The Rangers were two months too young and two months too slumpy to succeed this season. It seems crazy, yet if the Rangers kept this exact team together in 2008, I would like their chances to make the playoffs. However, the odds of this team being together, even three weeks from now, are slim.

Looking to the future:

In the MLPlayoffs and the World Series, umpire's strike zones shrink a bit. Its important to have pitchers who can succeed in those umpiring conditions.

Kevin Millwood can succeed, more often than not. He can spot his fastball where he needs it - which is what you need.

Brandon McCarthy reminds me of a tall Orel Herschiser. McCarthy could become a successful playoff pitcher.

Kameron Loe will have trouble. If playoff umpires cut 3-4 inches off the bottom of the regular season strike zone, Loe's sinker and change-up may put him behind in the count against many hitters. It's the same problem Greg Maddux had in the playoffs, imo. It's the same problem Fernando Valenzquela had late in his career, when hitters began letting his sinkers go by, and umpires began carefully scrutinizing the bottom of his strike zone.

Eric Hurley could be a solution.

My solution: C.J. Wilson.

I know of no reason C.J. could not be a #1 or a #2 World Series quality starter. He certainly has the stuff, the intelligence, and the repertoire. The Rangers could be worried about C.J.'s post-operative health - yet I've not heard any actual word about that. It's said C.J. likes to get his adrenaline pumping for relief appearances. So what? I say C.J. is an intelligent and adaptable athlete. C.J. was horribly unsuccessful during two different efforts at being a starting pitcher in the major leagues. Again: so what? In a young player's career, those failures were a LIFETIME ago. Those failures were exactly like a 5 year old trying to remember when they were 3 years old: it was FOREVER ago. Who can REMEMBER that far back?!

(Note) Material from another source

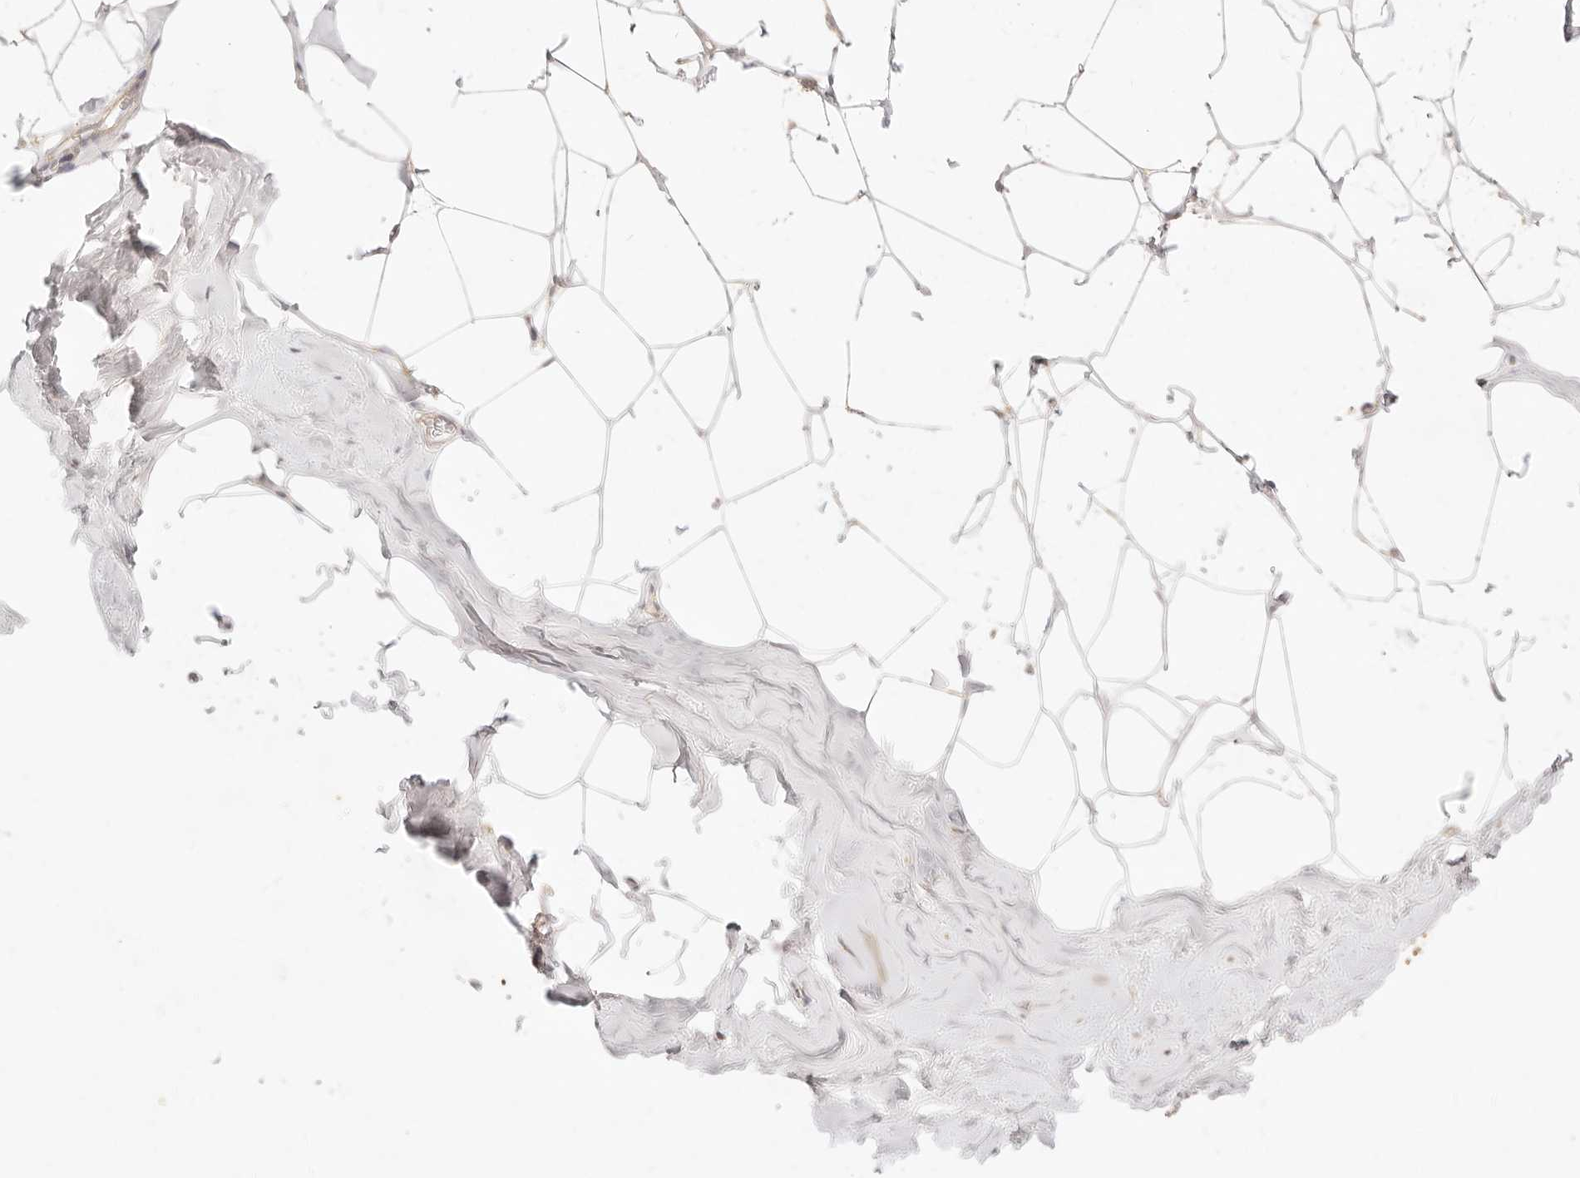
{"staining": {"intensity": "weak", "quantity": "<25%", "location": "cytoplasmic/membranous"}, "tissue": "adipose tissue", "cell_type": "Adipocytes", "image_type": "normal", "snomed": [{"axis": "morphology", "description": "Normal tissue, NOS"}, {"axis": "morphology", "description": "Fibrosis, NOS"}, {"axis": "topography", "description": "Breast"}, {"axis": "topography", "description": "Adipose tissue"}], "caption": "DAB immunohistochemical staining of benign adipose tissue shows no significant positivity in adipocytes.", "gene": "RUBCNL", "patient": {"sex": "female", "age": 39}}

C.J.'s repertoire could be a big asset. A starting pitcher needs to give hitters different looks during different trips through the line-up. C.J. has about 6 different pitches he can throw effectively. He's a veritable Daisuke Matusaka - right down to C.J.'s employing Daisuke's gyroball as a strike-out pitch. C.J. throws all these pitches well:

  • 4 seam FB
  • 2 seam FB
  • slider
  • curve
  • change-up

plus the gyroball; plus he's always playing around with things like a forkballs and a screwballs, and whatever else he hears about.